Ucrania reveló una versión avanzada de su dron marítimo conocido como Sea Baby, que representa un salto cualitativo en el campo de la guerra no convencional en el mar, con capacidades que superan con creces a las versiones anteriores en términos de alcance y carga de combate.

Los Servicios de Seguridad de Ucrania (SBU) dijeron que la nueva versión es capaz de alcanzar distancias superiores a 1.500 kilómetros y lleva una carga útil de hasta 2.000 kilogramos, el doble de la capacidad de la versión anterior. Este dron es una de las herramientas más destacadas de Kiev en el actual conflicto con Rusia, especialmente en el campo de batalla marítimo, ya que tanto Moscú como Kiev buscan sobresalir en la carrera armamentista de drones en tierra, aire y mar.

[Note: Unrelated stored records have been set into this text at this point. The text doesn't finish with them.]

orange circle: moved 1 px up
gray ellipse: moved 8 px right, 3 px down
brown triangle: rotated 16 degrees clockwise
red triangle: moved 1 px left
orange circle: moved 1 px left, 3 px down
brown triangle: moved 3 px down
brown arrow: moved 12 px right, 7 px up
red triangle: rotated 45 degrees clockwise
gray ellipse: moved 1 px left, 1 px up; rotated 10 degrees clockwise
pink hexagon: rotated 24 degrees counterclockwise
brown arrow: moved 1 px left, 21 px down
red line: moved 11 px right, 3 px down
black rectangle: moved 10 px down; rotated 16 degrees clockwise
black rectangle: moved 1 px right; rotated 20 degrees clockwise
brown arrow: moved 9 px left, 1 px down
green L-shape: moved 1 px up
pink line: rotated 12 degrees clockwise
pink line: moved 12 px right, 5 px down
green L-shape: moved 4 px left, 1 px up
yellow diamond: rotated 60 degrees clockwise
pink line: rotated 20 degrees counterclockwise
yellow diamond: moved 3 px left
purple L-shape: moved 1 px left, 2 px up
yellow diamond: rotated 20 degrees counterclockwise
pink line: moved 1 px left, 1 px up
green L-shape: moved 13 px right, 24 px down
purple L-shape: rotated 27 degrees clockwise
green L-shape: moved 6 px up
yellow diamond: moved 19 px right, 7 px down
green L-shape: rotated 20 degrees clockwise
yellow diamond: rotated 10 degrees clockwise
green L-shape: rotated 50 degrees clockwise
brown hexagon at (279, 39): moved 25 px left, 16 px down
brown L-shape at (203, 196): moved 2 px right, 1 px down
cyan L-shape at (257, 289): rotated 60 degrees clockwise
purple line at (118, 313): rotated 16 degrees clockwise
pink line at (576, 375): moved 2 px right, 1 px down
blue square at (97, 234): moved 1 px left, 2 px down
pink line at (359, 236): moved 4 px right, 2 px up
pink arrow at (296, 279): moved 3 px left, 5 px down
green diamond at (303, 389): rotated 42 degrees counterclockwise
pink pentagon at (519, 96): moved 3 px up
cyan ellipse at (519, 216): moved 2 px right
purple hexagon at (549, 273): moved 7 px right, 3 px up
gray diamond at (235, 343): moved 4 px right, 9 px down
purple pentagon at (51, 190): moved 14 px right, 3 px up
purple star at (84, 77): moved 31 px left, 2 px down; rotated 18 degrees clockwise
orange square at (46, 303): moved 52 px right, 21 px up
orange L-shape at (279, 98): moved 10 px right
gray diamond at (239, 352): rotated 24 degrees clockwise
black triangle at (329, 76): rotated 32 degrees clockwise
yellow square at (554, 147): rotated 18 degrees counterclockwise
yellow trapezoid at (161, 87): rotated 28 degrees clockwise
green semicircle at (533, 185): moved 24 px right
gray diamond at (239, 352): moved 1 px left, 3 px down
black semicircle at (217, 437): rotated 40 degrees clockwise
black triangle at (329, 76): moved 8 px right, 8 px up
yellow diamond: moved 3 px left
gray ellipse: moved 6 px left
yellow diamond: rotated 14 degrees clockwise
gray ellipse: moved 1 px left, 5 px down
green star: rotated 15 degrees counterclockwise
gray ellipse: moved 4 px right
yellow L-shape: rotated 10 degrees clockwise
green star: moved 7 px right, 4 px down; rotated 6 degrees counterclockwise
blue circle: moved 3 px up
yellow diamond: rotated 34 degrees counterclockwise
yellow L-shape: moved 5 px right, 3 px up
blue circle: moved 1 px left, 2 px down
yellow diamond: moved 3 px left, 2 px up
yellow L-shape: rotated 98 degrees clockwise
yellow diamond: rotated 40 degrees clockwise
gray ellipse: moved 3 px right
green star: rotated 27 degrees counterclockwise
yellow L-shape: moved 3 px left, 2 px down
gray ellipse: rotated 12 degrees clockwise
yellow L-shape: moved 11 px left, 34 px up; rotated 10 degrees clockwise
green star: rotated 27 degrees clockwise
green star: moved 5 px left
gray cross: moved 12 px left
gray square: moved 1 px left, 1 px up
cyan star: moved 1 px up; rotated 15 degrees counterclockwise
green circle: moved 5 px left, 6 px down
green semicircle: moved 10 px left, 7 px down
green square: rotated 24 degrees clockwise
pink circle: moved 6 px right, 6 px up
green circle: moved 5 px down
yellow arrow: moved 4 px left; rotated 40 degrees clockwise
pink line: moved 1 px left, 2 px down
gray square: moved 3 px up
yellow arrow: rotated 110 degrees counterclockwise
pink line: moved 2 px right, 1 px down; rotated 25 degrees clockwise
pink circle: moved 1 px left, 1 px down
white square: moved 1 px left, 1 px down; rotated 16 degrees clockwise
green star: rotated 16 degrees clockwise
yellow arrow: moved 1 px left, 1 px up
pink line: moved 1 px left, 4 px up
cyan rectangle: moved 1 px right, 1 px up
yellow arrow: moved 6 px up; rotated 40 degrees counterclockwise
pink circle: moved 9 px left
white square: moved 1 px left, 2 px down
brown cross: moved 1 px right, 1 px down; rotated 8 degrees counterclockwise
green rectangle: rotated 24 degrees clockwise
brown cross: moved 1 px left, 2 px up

Durante una presentación especial a periodistas en un lugar no revelado, Ucrania mostró dos modelos de drones marinos, pintados de gris y equipados con lanzadores de misiles y ametralladoras. Uno de ellos fue probado en campo controlándolo de forma remota mediante una transmisión en vivo desde un operador en tierra.

Supremacía ucraniana en el Mar Negro

A pesar de la atención de los medios de comunicación sobre los drones aéreos debido a su amplio uso y efecto destructivo, los drones navales ucranianos han logrado éxitos tangibles en el Mar Negro. Pudo paralizar el movimiento de la flota rusa allí, destruir varios buques de guerra y obligar a otros a retirarse de la costa de la península de Crimea, lo que contribuyó a asegurar las vitales rutas comerciales marítimas de Ucrania.

El general de brigada del Servicio de Seguridad de Ucrania, Ivan Lukashevich, afirmó que estos drones no sólo están destinados a ataques suicidas, sino que también son capaces de llevar a cabo múltiples operaciones defensivas y ofensivas utilizando armas dirigidas de forma remota. Señaló que algunos modelos fueron diseñados específicamente para monitorear y destruir drones navales enemigos, lo cual es una nueva tendencia en el desarrollo de lo que podrían llamarse “drones de destructores”.

Éxitos militares y preparación para la exportación.

Desde el estallido de la guerra total en 2022, Ucrania ha utilizado drones “Sea Baby” para llevar a cabo 11 ataques exitosos contra barcos rusos, además de operaciones específicas dirigidas al estratégico puente de Crimea que conecta la península con territorio ruso.

En declaraciones del presidente ucraniano, Volodymyr Zelensky, afirmó que su país produce actualmente unos 4.000 drones marinos, pero sólo necesita la mitad de esa cantidad. Y añadió: “¿Por qué no vendemos los otros 2.000 a nuestros socios?”. Esto es normal. Dejemos que las empresas vendan”.

Los funcionarios ucranianos informaron que cada dron utilizado en el campo está equipado con un mecanismo de autodetonación en caso de que exista el riesgo de que las fuerzas rusas se apoderen de él, con el fin de proteger la tecnología sensible para que no caiga en manos del enemigo. Sin embargo, reconocieron que Rusia está intentando copiar esta tecnología y utilizarla contra Ucrania.

Al comentar sobre los acontecimientos, el analista militar Serhiy Kozan dijo que el éxito de Ucrania en este campo significa la necesidad de fortalecer las defensas costeras, destacando la importancia de utilizar barreras marítimas e intensificar los sistemas de guerra electrónica para repeler futuros ataques.

Creciente interés global

Los experimentos ucranianos en el campo de los drones marítimos se han convertido en tema de amplio interés internacional, ya que varios países están siguiendo de cerca cómo estas innovaciones afectan el equilibrio del poder marítimo y están tratando de extraer lecciones para aplicarlas en otras zonas de conflicto alrededor del mundo.

Se puede decir que el “Niño del Mar” demuestra que ya no es sólo un experimento ambicioso, sino que se ha convertido en una herramienta estratégica eficaz que cambia las ecuaciones de la guerra, no sólo en el Mar Negro, sino quizás a mayor escala en el futuro próximo.